The scoring was clear. The committee believed PFM had more resources and better capability to do the work. This seemed like a no-brainer to me, despite my supposed lack of major board experience. But it wasn’t.
“Never been told was not positive”
Early in the discussion, the fourth committee member, David Levy, who is a retired executive with Goldman Sachs and a community member volunteering his time noted this: “We graded what we saw on paper, based on what you asked…We can’t grade a 20-year relationship [referring to Ford].”
But it soon became clear that the four long-term board members only cared about the 20-year relationship. And they wanted to keep Ford. This entire sorry episode had been a wasteful charade. (I wonder how many wasteful charades we’ve indulged in the last 20 years before I was around to post them on video.)
When Lynn Wilson pointed out that nothing stopped Jerry Ford from suggesting the same idea that PFM suggested, Tim Harris replied:
“I think he was resting his case on the fact he had a 20-year working relationship that he had never been told was not positive.”
And here you see Tim’s governing philosophy encapsulated in one beautifully articulate sentence.
If relationship matters more than performance, initiative, and capability, how does any new provider of anything crack the $1.4 billion taxpayer budget we oversee? How do we better broaden our base of business to minority-owned firms? How do verify that we’re getting the most value from our vendors. How do we innovate?

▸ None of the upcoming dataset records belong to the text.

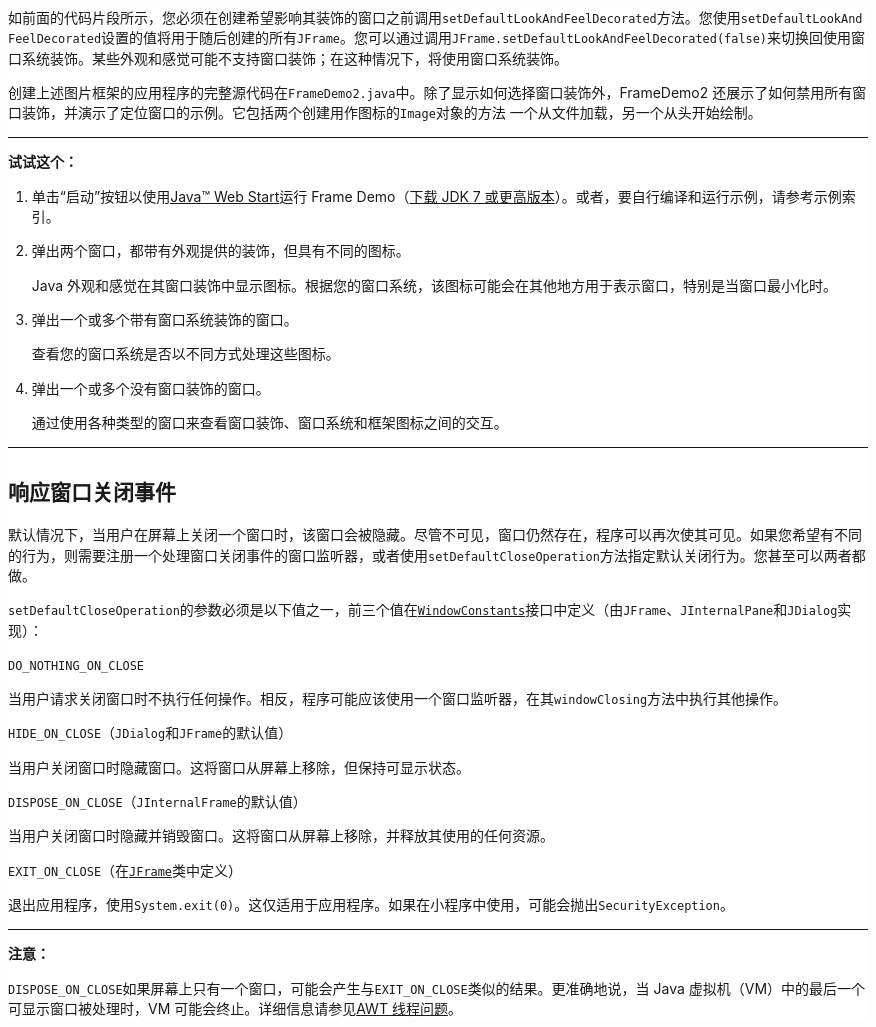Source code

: 如前面的代码片段所示，您必须在创建希望影响其装饰的窗口之前调用`setDefaultLookAndFeelDecorated`方法。您使用`setDefaultLookAndFeelDecorated`设置的值将用于随后创建的所有`JFrame`。您可以通过调用`JFrame.setDefaultLookAndFeelDecorated(false)`来切换回使用窗口系统装饰。某些外观和感觉可能不支持窗口装饰；在这种情况下，将使用窗口系统装饰。

创建上述图片框架的应用程序的完整源代码在`FrameDemo2.java`中。除了显示如何选择窗口装饰外，FrameDemo2 还展示了如何禁用所有窗口装饰，并演示了定位窗口的示例。它包括两个创建用作图标的`Image`对象的方法  一个从文件加载，另一个从头开始绘制。

* * *

**试试这个：**

1.  单击“启动”按钮以使用[Java™ Web Start](http://www.oracle.com/technetwork/java/javase/javawebstart/index.html)运行 Frame Demo（[下载 JDK 7 或更高版本](http://www.oracle.com/technetwork/java/javase/downloads/index.html)）。或者，要自行编译和运行示例，请参考示例索引。![启动 FrameDemo2 示例](https://docs.oracle.com/javase/tutorialJWS/samples/uiswing/FrameDemo2Project/FrameDemo2.jnlp)

1.  弹出两个窗口，都带有外观提供的装饰，但具有不同的图标。

    Java 外观和感觉在其窗口装饰中显示图标。根据您的窗口系统，该图标可能会在其他地方用于表示窗口，特别是当窗口最小化时。

1.  弹出一个或多个带有窗口系统装饰的窗口。

    查看您的窗口系统是否以不同方式处理这些图标。

1.  弹出一个或多个没有窗口装饰的窗口。

    通过使用各种类型的窗口来查看窗口装饰、窗口系统和框架图标之间的交互。

* * *

## 响应窗口关闭事件

默认情况下，当用户在屏幕上关闭一个窗口时，该窗口会被隐藏。尽管不可见，窗口仍然存在，程序可以再次使其可见。如果您希望有不同的行为，则需要注册一个处理窗口关闭事件的窗口监听器，或者使用`setDefaultCloseOperation`方法指定默认关闭行为。您甚至可以两者都做。

`setDefaultCloseOperation`的参数必须是以下值之一，前三个值在[`WindowConstants`](https://docs.oracle.com/javase/8/docs/api/javax/swing/WindowConstants.html)接口中定义（由`JFrame`、`JInternalPane`和`JDialog`实现）：

`DO_NOTHING_ON_CLOSE`

当用户请求关闭窗口时不执行任何操作。相反，程序可能应该使用一个窗口监听器，在其`windowClosing`方法中执行其他操作。

`HIDE_ON_CLOSE`（`JDialog`和`JFrame`的默认值）

当用户关闭窗口时隐藏窗口。这将窗口从屏幕上移除，但保持可显示状态。

`DISPOSE_ON_CLOSE`（`JInternalFrame`的默认值）

当用户关闭窗口时隐藏并销毁窗口。这将窗口从屏幕上移除，并释放其使用的任何资源。

`EXIT_ON_CLOSE`（在[`JFrame`](https://docs.oracle.com/javase/8/docs/api/javax/swing/JFrame.html)类中定义）

退出应用程序，使用`System.exit(0)`。这仅适用于应用程序。如果在小程序中使用，可能会抛出`SecurityException`。

* * *

**注意：**

`DISPOSE_ON_CLOSE`如果屏幕上只有一个窗口，可能会产生与`EXIT_ON_CLOSE`类似的结果。更准确地说，当 Java 虚拟机（VM）中的最后一个可显示窗口被处理时，VM 可能会终止。详细信息请参见[AWT 线程问题](https://docs.oracle.com/javase/8/docs/api/java/awt/doc-files/AWTThreadIssues.html)。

Let’s be clear again: I’m tough on staff from time to time. But they did their jobs here, in every way that I can see. This is entirely the doing of the long-term incumbent “experienced” elected board members. They made the call, overruling everybody and wasting everybody’s time and taxpayer money. That’s why we need to replace the three that are up for re-election in 2018.
Government and business
Here is the video of the work session. The financial advisor discussion starts at about 39:00. You can hear the long-term incumbent board members give their positions starting about 54:00. You can hear me express my bafflement at about 59:20.
You should watch the video all the way through and listen to Kay Fields, Hazel Sellers, Tim Harris, and the chronically absent Lori Cunningham (she texted in her point-of-view) say ¯\_(ツ)_/¯ to this committee of community members donating their taxpayer time to us. In fairness, Hazel, who is a very nice person, sort of indicated she might be open to following the RFQ findings. So this might not be a totally done deal. But it felt done in the moment.

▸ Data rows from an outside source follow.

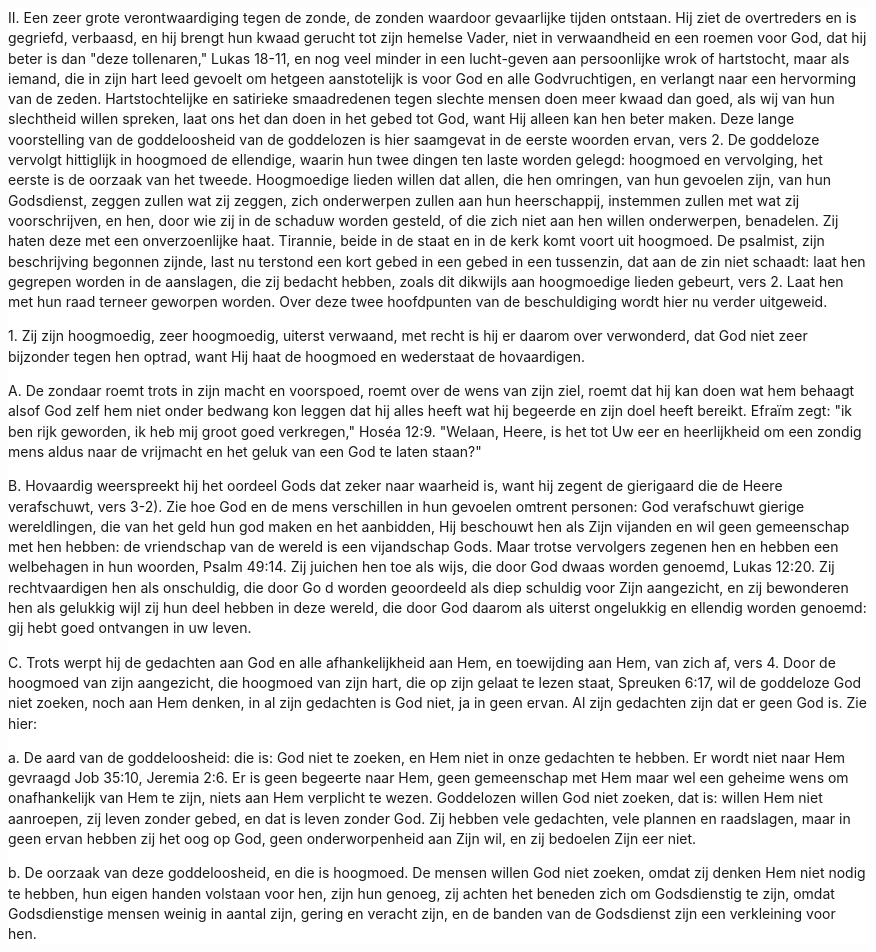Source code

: II. Een zeer grote verontwaardiging tegen de zonde, de zonden waardoor gevaarlijke tijden ontstaan. Hij ziet de overtreders en is gegriefd, verbaasd, en hij brengt hun kwaad gerucht tot zijn hemelse Vader, niet in verwaandheid en een roemen voor God, dat hij beter is dan "deze tollenaren," Lukas 18-11, en nog veel minder in een lucht-geven aan persoonlijke wrok of hartstocht, maar als iemand, die in zijn hart leed gevoelt om hetgeen aanstotelijk is voor God en alle Godvruchtigen, en verlangt naar een hervorming van de zeden. Hartstochtelijke en satirieke smaadredenen tegen slechte mensen doen meer kwaad dan goed, als wij van hun slechtheid willen spreken, laat ons het dan doen in het gebed tot God, want Hij alleen kan hen beter maken. Deze lange voorstelling van de goddeloosheid van de goddelozen is hier saamgevat in de eerste woorden ervan, vers 2. 
De goddeloze vervolgt hittiglijk in hoogmoed de ellendige, waarin hun twee dingen ten laste worden gelegd: hoogmoed en vervolging, het eerste is de oorzaak van het tweede. Hoogmoedige lieden willen dat allen, die hen omringen, van hun gevoelen zijn, van hun Godsdienst, zeggen zullen wat zij zeggen, zich onderwerpen zullen aan hun heerschappij, instemmen zullen met wat zij voorschrijven, en hen, door wie zij in de schaduw worden gesteld, of die zich niet aan hen willen onderwerpen, benadelen. Zij haten deze met een onverzoenlijke haat. Tirannie, beide in de staat en in de kerk komt voort uit hoogmoed. De psalmist, zijn beschrijving begonnen zijnde, last nu terstond een kort gebed in een gebed in een tussenzin, dat aan de zin niet schaadt: laat hen gegrepen worden in de aanslagen, die zij bedacht hebben, zoals dit dikwijls aan hoogmoedige lieden gebeurt, vers 2. Laat hen met hun raad terneer geworpen worden. Over deze twee hoofdpunten van de beschuldiging wordt hier nu verder uitgeweid.

1\. Zij zijn hoogmoedig, zeer hoogmoedig, uiterst verwaand, met recht is hij er daarom over verwonderd, dat God niet zeer bijzonder tegen hen optrad, want Hij haat de hoogmoed en wederstaat de hovaardigen.

A. De zondaar roemt trots in zijn macht en voorspoed, roemt over de wens van zijn ziel, roemt dat hij kan doen wat hem behaagt alsof God zelf hem niet onder bedwang kon leggen dat hij alles heeft wat hij begeerde en zijn doel heeft bereikt. Efraïm zegt: "ik ben rijk geworden, ik heb mij groot goed verkregen," Hoséa 12:9. "Welaan, Heere, is het tot Uw eer en heerlijkheid om een zondig mens aldus naar de vrijmacht en het geluk van een God te laten staan?" 

B. Hovaardig weerspreekt hij het oordeel Gods dat zeker naar waarheid is, want hij zegent de gierigaard die de Heere verafschuwt, vers 3-2). Zie hoe God en de mens verschillen in hun gevoelen omtrent personen: God verafschuwt gierige wereldlingen, die van het geld hun god maken en het aanbidden, Hij beschouwt hen als Zijn vijanden en wil geen gemeenschap met hen hebben: de vriendschap van de wereld is een vijandschap Gods. Maar trotse vervolgers zegenen hen en hebben een welbehagen in hun woorden, Psalm 49:14. Zij juichen hen toe als wijs, die door God dwaas worden genoemd, Lukas 12:20. Zij rechtvaardigen hen als onschuldig, die door Go d worden geoordeeld als diep schuldig voor Zijn aangezicht, en zij bewonderen hen als gelukkig wijl zij hun deel hebben in deze wereld, die door God daarom als uiterst ongelukkig en ellendig worden genoemd: gij hebt goed ontvangen in uw leven.

C. Trots werpt hij de gedachten aan God en alle afhankelijkheid aan Hem, en toewijding aan Hem, van zich af, vers 4. Door de hoogmoed van zijn aangezicht, die hoogmoed van zijn hart, die op zijn gelaat te lezen staat, Spreuken 6:17, wil de goddeloze God niet zoeken, noch aan Hem denken, in al zijn gedachten is God niet, ja in geen ervan. Al zijn gedachten zijn dat er geen God is. 
Zie hier: 

a. De aard van de goddeloosheid: die is: God niet te zoeken, en Hem niet in onze gedachten te hebben. Er wordt niet naar Hem gevraagd Job 35:10, Jeremia 2:6. Er is geen begeerte naar Hem, geen gemeenschap met Hem maar wel een geheime wens om onafhankelijk van Hem te zijn, niets aan Hem verplicht te wezen. Goddelozen willen God niet zoeken, dat is: willen Hem niet aanroepen, zij leven zonder gebed, en dat is leven zonder God. Zij hebben vele gedachten, vele plannen en raadslagen, maar in geen ervan hebben zij het oog op God, geen onderworpenheid aan Zijn wil, en zij bedoelen Zijn eer niet.

b. De oorzaak van deze goddeloosheid, en die is hoogmoed. De mensen willen God niet zoeken, omdat zij denken Hem niet nodig te hebben, hun eigen handen volstaan voor hen, zijn hun genoeg, zij achten het beneden zich om Godsdienstig te zijn, omdat Godsdienstige mensen weinig in aantal zijn, gering en veracht zijn, en de banden van de Godsdienst zijn een verkleining voor hen.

And you should watch me react. Watch my body language. I was incredulous. I thought this board had exhausted its capacity to shock me. I was wrong.
As I said at time:
“Nobody is entitled to business. This is a competitive process. I thank the staff for bringing things forward. I don’t have a dog in this fight. I don’t know either of these [firms]…..We asked these nice people to evaluate both. They gave us a number. We’ve got way too many we’ve done this for years and years and years and years and years and years and years and years and years and years and years and years and years here…

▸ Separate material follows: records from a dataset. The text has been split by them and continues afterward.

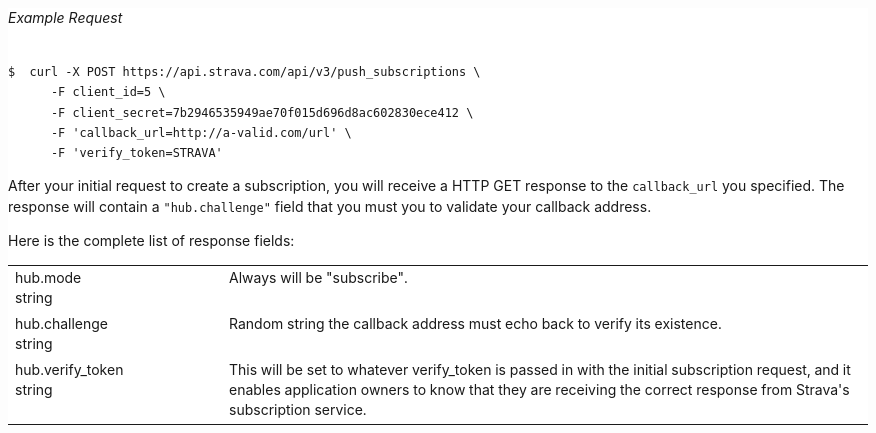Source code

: ###### Example Request

    $  curl -X POST https://api.strava.com/api/v3/push_subscriptions \
          -F client_id=5 \
          -F client_secret=7b2946535949ae70f015d696d8ac602830ece412 \
          -F 'callback_url=http://a-valid.com/url' \
          -F 'verify_token=STRAVA'

After your initial request to create a subscription, you will receive a HTTP GET response to the `callback_url` you specified.
The response will contain a `"hub.challenge"` field that you must you to validate your callback address.

Here is the complete list of response fields:

<table class="parameters">
  <tr>
    <td width="200px">
        <span class="parameter-name">hub.mode</span>
      <br>
      <span class="parameter-description">
        string
      </span>
    </td>
    <td>
        Always will be "subscribe".
    </td>
  </tr>
  <tr>
    <td width="200px">
      <span class="parameter-name">hub.challenge</span>
      <br>
      <span class="parameter-description">
        string
      </span>
    </td>
    <td>
        Random string the callback address must echo back to verify its existence.
    </td>
  </tr>
  <tr>
    <td width="200px">
      <span class="parameter-name">hub.verify_token</span>
      <br>
      <span class="parameter-description">
        string
      </span>
    </td>
    <td>
        This will be set to whatever verify_token is passed in with the initial subscription request, and it enables application owners to know that they are receiving the correct response from Strava's subscription service.
    </td>
  </tr>
</table>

…This seems like common sense governance. Let people compete for the public’s money…I’m baffled that this even controversial.”
There’s an old trope about running government like a business. Government isn’t a business. It does not aim to make profit for owners and shareholders. It aims to provide public service effectively and efficiently. Those are different missions. But many of the same principles of management do apply. And it’s always darkly amusing how often “run government like a business” people ignore their own lame talking points. Perhaps it takes a supposed liberal to remind them what “running government like a business,” not a special club, looks like.
Until we all make them remember, all I can say to you is what I said to the committee members at the end — with a ¯\_(ツ)_/¯.
“Sorry for wasting your time, fellas. I don’t know what to say.”